→ **ACTIVITY**
If a line in the records below holds the string "Gameplay", count it; give only the total.

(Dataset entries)
━━━━━━
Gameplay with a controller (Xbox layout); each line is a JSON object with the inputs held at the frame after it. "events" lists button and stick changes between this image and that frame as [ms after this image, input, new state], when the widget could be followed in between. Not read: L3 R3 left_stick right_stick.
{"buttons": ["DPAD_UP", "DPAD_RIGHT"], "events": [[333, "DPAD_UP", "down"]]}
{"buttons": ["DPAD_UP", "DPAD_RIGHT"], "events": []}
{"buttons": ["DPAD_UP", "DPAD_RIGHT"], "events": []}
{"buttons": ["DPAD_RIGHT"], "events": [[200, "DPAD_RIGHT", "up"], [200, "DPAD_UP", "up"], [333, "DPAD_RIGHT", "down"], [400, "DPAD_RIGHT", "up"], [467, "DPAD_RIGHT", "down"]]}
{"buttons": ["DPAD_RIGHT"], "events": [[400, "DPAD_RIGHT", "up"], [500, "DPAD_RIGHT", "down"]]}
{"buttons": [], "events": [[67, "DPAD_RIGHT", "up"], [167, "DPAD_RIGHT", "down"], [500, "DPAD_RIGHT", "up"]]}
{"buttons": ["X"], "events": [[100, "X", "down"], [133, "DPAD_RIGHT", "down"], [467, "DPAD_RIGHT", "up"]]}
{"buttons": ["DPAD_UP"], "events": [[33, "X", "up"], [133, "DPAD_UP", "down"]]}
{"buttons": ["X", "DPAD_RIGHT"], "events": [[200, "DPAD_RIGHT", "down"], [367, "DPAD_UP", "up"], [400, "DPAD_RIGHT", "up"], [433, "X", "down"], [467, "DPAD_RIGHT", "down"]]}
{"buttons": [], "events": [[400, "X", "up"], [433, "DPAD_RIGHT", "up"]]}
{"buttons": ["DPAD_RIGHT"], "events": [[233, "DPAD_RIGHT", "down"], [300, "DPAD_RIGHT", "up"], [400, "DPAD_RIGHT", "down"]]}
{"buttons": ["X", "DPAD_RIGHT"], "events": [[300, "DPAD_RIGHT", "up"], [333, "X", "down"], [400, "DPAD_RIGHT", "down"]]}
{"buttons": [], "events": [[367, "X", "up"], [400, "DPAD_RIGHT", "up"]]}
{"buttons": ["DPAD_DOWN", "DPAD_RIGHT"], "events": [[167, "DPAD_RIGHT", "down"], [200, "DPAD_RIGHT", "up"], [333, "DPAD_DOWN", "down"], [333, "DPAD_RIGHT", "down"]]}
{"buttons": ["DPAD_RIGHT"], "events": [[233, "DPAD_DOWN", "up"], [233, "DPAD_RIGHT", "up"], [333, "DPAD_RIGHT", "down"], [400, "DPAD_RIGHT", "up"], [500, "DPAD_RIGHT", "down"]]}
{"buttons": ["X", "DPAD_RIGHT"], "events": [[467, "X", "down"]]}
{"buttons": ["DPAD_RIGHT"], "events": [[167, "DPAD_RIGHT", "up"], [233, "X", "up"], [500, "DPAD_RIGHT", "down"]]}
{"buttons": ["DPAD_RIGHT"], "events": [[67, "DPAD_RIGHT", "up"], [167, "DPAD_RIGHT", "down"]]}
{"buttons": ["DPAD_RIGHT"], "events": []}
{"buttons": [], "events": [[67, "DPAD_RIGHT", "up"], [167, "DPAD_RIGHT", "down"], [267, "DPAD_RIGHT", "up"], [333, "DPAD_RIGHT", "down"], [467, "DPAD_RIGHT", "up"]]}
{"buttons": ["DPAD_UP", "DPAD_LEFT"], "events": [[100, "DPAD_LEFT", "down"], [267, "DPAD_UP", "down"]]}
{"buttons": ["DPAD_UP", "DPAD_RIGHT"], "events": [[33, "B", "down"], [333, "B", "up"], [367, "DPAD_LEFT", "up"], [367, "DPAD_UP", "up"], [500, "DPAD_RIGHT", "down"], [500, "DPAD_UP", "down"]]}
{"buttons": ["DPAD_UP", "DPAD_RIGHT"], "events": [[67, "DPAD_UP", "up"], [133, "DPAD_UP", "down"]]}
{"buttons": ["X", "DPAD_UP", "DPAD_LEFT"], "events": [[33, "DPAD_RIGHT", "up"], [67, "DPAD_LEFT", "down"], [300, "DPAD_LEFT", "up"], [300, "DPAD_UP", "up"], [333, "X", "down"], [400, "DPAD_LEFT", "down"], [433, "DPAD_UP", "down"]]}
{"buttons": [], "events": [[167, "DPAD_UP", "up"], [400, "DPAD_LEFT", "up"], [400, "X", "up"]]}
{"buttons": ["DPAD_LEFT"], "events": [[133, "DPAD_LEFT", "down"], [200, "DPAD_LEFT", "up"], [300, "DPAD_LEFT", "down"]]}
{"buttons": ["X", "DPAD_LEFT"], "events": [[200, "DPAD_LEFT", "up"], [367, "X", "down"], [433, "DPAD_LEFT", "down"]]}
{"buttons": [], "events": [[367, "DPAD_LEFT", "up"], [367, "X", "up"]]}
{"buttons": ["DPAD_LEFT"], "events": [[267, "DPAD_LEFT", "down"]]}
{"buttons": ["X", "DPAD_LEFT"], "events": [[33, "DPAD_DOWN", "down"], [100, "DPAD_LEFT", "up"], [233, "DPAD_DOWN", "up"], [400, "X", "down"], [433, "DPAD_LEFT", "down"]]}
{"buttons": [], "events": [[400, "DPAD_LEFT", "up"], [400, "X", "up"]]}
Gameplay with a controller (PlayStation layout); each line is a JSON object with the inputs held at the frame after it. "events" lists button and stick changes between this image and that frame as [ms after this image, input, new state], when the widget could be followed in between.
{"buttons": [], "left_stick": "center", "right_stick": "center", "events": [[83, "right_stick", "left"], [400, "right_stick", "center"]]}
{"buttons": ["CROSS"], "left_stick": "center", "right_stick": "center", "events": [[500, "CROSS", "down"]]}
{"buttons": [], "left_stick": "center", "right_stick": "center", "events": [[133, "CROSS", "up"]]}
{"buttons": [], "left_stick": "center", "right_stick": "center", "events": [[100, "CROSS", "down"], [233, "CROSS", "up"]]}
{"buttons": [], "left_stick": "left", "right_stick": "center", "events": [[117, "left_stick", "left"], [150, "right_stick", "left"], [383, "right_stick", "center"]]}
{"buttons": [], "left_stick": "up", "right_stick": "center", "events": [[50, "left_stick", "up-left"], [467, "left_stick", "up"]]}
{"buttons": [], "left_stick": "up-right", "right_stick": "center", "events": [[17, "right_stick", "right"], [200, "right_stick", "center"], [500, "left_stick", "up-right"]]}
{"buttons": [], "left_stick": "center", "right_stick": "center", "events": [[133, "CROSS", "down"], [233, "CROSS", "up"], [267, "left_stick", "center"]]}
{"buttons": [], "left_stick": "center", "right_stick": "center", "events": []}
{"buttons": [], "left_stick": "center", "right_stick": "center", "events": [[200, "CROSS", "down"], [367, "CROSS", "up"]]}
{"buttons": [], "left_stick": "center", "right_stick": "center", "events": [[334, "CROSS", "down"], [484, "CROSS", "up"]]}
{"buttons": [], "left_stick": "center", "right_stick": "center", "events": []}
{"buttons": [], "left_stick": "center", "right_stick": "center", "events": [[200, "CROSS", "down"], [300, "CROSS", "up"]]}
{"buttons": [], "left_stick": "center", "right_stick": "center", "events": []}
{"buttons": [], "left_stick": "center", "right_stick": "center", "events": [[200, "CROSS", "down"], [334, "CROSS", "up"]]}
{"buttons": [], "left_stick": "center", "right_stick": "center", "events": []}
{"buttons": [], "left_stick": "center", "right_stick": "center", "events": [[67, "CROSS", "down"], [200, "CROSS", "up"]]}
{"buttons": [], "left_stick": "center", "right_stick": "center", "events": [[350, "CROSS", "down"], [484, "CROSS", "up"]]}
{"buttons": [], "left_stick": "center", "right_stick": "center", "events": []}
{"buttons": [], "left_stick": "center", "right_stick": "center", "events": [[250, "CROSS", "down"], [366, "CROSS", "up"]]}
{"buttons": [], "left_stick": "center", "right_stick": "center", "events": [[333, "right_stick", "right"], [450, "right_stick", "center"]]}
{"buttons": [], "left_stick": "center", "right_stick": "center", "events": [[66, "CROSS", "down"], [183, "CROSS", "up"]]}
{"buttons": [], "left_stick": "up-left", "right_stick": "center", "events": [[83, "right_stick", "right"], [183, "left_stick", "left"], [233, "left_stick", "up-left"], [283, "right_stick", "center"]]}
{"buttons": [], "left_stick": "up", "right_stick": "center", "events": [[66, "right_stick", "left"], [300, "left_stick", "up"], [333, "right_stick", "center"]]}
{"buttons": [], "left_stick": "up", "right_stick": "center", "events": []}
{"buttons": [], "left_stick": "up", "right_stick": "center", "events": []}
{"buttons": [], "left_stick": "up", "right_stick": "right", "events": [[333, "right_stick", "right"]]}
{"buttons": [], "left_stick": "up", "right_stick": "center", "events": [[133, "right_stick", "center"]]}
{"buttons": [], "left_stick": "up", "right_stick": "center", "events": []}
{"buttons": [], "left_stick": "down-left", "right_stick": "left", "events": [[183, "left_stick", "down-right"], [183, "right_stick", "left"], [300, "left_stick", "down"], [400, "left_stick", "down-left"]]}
━━━━━━
→ **TASK OUTPUT**
2